The main point of this example is what comes next: we can now place the two supplementary post-processors as promised: to_integer and to_non_negative.

Finaly, in order to be able to score this as part of a cross-validation loop, we need this to behave like predictor, so we wrap it again, this time within TransformingPredictorPipeline.

example pipeline with post-processors

An example usage is provided below:

In [ ]:
from sklearn.model_selection import GridSearchCV

param_grid = [
    {"main_learning_pp__pca__n_components": [ 4, 5],
     "main_learning_pp__lr__l1_ratio": [ .5,  .85, .9, .95, 1],
     "main_learning_pp__lr__max_iter": [500],
     "main_learning_pp__lr__alpha": [ .5, .75]
    }
]

gs = GridSearchCV(estimator=the_pipe,
                  param_grid=param_grid, 
                  scoring=neg_rmsle_score, 
                  cv=10, 
                  n_jobs=1)

fitted_reg_model = gs.fit(X=reg_data_X_train, y=reg_data_Y_train.values)

Conclusion

I find that removing the distinction between transform(), predict() and predict_proba() and letting everything behave like a transformer adds a lot of flexibility to the pipelines.

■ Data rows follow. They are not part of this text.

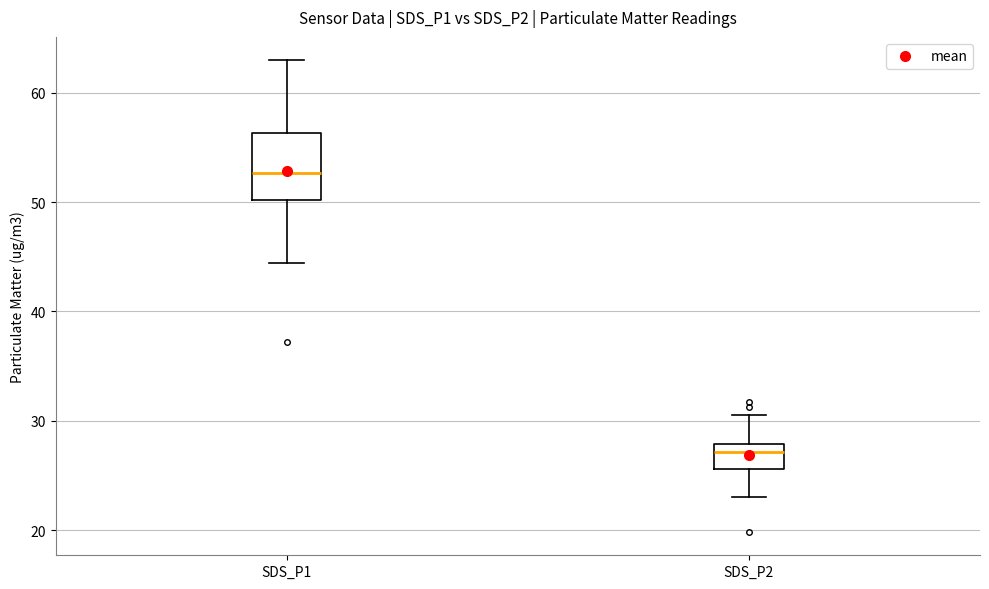

Where does the upper whisker of the box for SDS_P1 end on the y-axis? The values are not printed on the chart, so give them approximately, as read against the axis.

63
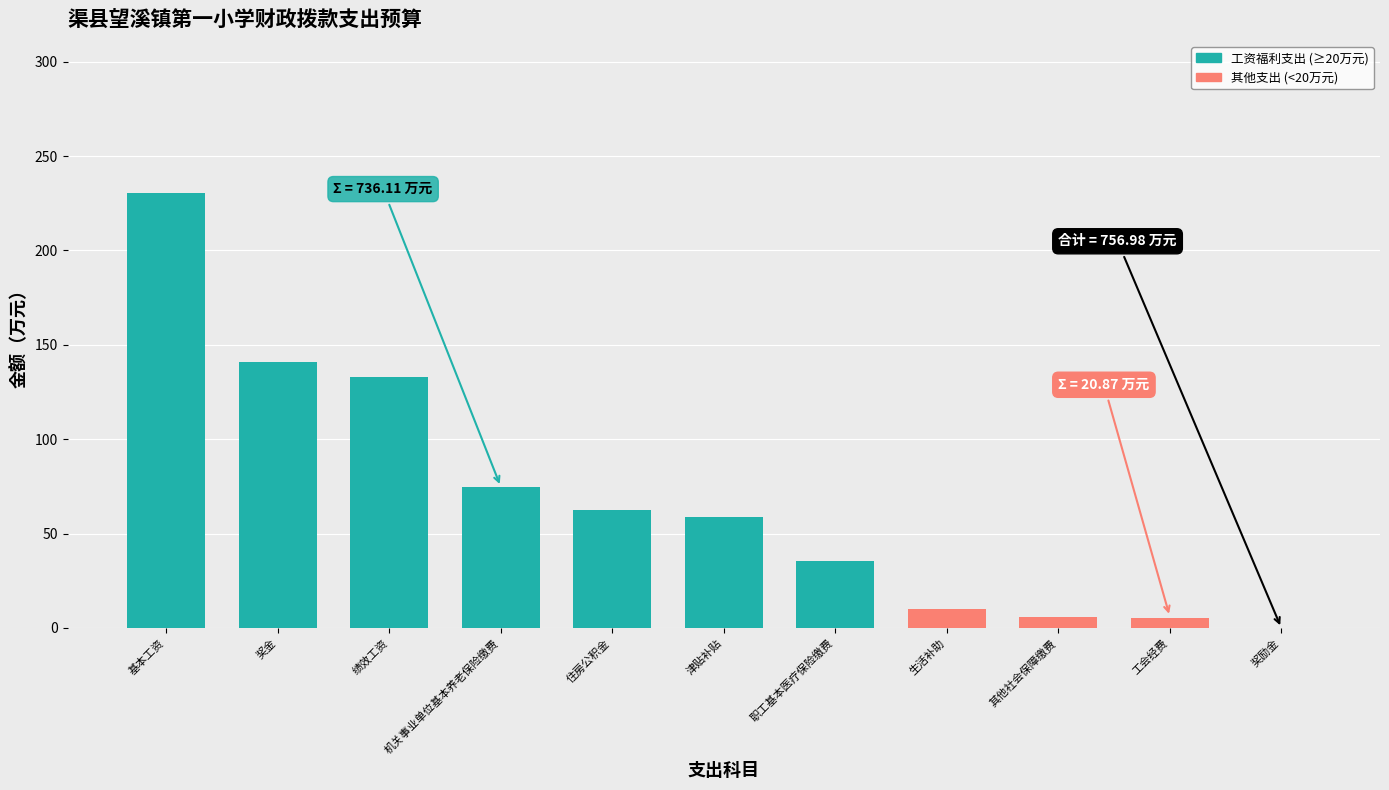

What is the greatest value displayed?

230.4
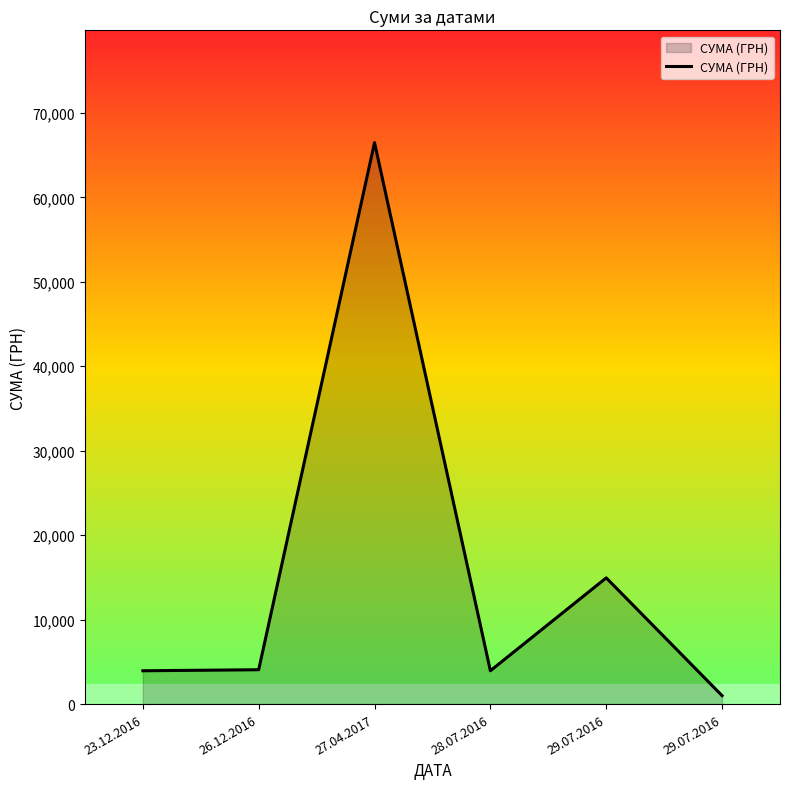

What is the label of the 2nd point from the left?

26.12.2016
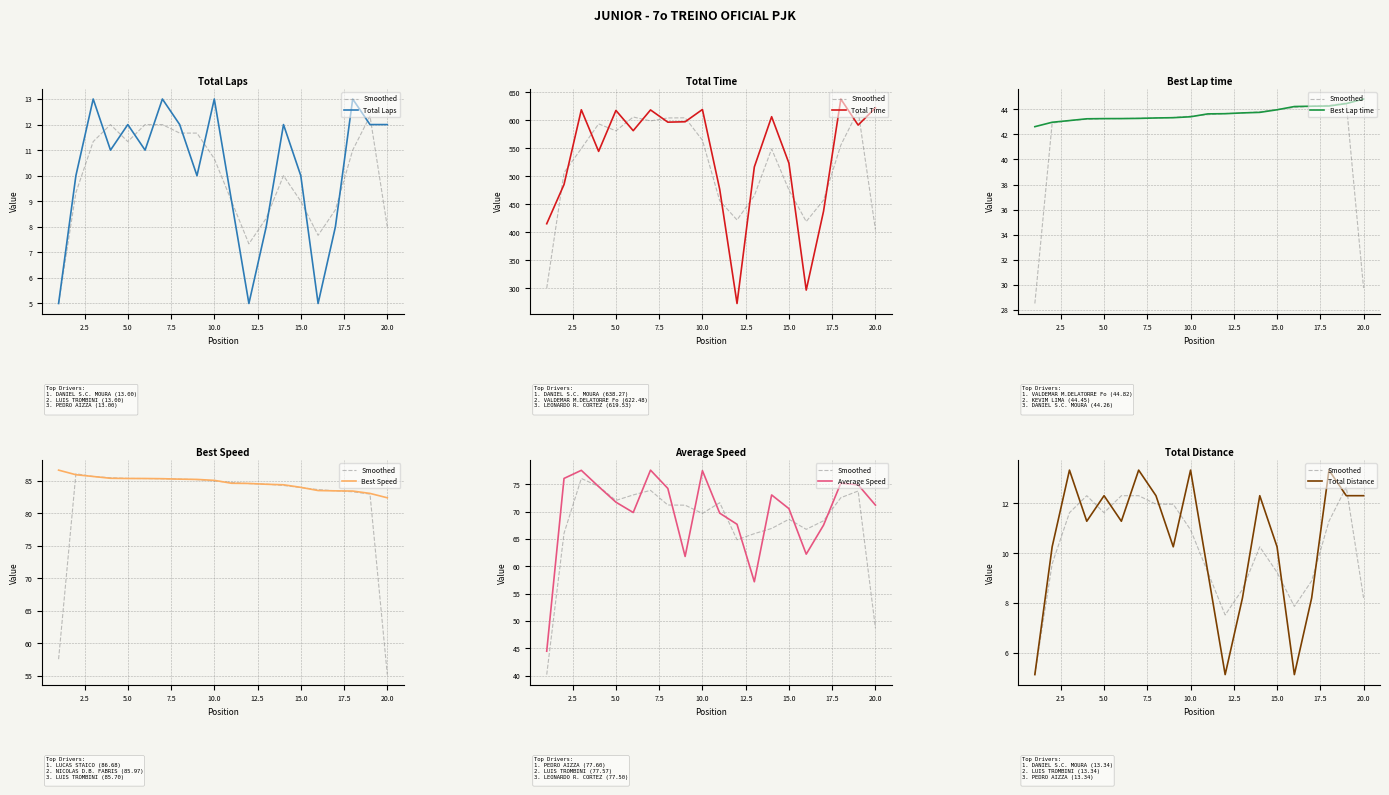

What is the value of the Total Time point at the 2nd from the left?

485.5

One direction I have note explored here is to use several models in the pipeline, combining them with FeatureUnion could easily let us designed stacked ensembles directly as scikit-learn pipelines! Given that stacking potentially augments tremendously the number of degrees of freedom of a model, it's very prone to overfitting, so it might be positive to be able to tune them as a whole, e.g. in a scikit-learn cross-validation loop. Now there is, of course, an obvious computational cost to that approach. To be digged later...